Question

How do I find the inverse of f(x) when the equation is: f(x)=(x+3)^2, x<-3

Answer 1

The answer is supposed to be f-1(x) = -√x - 3

Answer 2

You just replace the viable x with y, and then rearrange the equation.

So you have:\[y=(x+3)^{2}\]

Replace x with y:

\[x=(y+3)^{2}\]

rearrange the equation.

\[\pm \sqrt{x}=y+3\]\[y=\pm \sqrt{x}-3\]

Check to see if the equation is an inverse by substitution. If the solution equals x then it is an inverse.

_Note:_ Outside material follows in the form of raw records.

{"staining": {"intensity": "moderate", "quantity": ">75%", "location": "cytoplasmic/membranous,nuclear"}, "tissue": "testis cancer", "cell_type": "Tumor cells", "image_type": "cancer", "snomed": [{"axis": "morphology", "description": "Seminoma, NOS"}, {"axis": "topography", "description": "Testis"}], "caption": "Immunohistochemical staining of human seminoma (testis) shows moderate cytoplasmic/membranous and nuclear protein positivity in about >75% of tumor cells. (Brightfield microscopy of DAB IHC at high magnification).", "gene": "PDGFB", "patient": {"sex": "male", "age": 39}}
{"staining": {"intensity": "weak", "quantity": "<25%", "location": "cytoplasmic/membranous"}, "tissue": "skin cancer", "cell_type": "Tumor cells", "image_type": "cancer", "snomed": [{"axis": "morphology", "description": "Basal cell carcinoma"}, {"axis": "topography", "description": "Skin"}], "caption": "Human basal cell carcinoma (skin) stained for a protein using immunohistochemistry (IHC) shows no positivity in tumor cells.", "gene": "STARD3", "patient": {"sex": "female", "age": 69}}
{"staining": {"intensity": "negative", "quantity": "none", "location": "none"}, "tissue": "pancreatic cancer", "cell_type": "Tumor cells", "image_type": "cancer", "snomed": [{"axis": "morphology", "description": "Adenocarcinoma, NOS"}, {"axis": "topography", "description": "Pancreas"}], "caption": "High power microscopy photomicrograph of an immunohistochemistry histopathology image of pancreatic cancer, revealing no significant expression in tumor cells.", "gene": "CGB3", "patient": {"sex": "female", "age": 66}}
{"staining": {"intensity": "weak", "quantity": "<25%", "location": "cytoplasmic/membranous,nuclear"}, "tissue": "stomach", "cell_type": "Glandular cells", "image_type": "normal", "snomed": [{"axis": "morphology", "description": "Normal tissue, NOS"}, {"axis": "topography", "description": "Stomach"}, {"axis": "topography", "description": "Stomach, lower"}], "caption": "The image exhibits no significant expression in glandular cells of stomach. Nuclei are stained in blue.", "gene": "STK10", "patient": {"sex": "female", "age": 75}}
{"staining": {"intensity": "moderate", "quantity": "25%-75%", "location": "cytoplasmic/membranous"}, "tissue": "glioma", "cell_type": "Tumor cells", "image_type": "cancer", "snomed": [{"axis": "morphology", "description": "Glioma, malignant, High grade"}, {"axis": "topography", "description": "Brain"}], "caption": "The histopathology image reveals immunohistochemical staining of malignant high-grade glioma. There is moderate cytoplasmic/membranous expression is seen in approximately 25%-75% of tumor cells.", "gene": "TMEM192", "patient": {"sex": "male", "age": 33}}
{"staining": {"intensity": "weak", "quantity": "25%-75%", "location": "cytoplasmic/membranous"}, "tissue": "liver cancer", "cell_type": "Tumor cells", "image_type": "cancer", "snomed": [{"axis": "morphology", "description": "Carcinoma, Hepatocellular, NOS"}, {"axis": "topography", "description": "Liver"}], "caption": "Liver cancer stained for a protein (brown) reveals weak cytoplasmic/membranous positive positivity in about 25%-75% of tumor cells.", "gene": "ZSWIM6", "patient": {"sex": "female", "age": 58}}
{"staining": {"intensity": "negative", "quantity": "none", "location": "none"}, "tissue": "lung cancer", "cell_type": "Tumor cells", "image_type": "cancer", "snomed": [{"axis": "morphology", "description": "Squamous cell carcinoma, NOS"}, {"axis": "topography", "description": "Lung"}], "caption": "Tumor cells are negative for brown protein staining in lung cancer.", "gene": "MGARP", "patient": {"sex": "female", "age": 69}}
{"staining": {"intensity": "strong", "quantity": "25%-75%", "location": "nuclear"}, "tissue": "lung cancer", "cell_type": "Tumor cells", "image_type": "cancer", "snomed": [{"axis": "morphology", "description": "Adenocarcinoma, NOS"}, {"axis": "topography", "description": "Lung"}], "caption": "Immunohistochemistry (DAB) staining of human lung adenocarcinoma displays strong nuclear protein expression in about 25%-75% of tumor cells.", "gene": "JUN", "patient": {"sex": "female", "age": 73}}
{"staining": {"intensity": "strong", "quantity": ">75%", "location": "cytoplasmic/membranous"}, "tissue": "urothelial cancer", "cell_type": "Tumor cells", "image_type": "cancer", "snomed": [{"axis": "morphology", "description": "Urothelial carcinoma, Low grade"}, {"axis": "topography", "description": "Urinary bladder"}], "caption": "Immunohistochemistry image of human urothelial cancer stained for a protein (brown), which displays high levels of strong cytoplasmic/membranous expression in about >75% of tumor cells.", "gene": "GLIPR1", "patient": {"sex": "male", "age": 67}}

Substituting\[y=-\sqrt{x}-3\] into\[f(x)\] So \[f(-\sqrt{x}-3)=(-\sqrt{x}-3+3)^{2}\]
y=x so \[y=-\sqrt{x}-3\] is an inverse.

Substituting \[y=\sqrt{x}-3\]into \[f(\sqrt{x}-3)=(\sqrt{x}-3+3)^{2}\]

y=x So

\[f(\sqrt{x}-3) \] is also an inverse

Answer 3

Interestingly, when you take both inverses, you get another parabola that fails the verticle line test.

So it looks like you take one or the other inverses, but not both.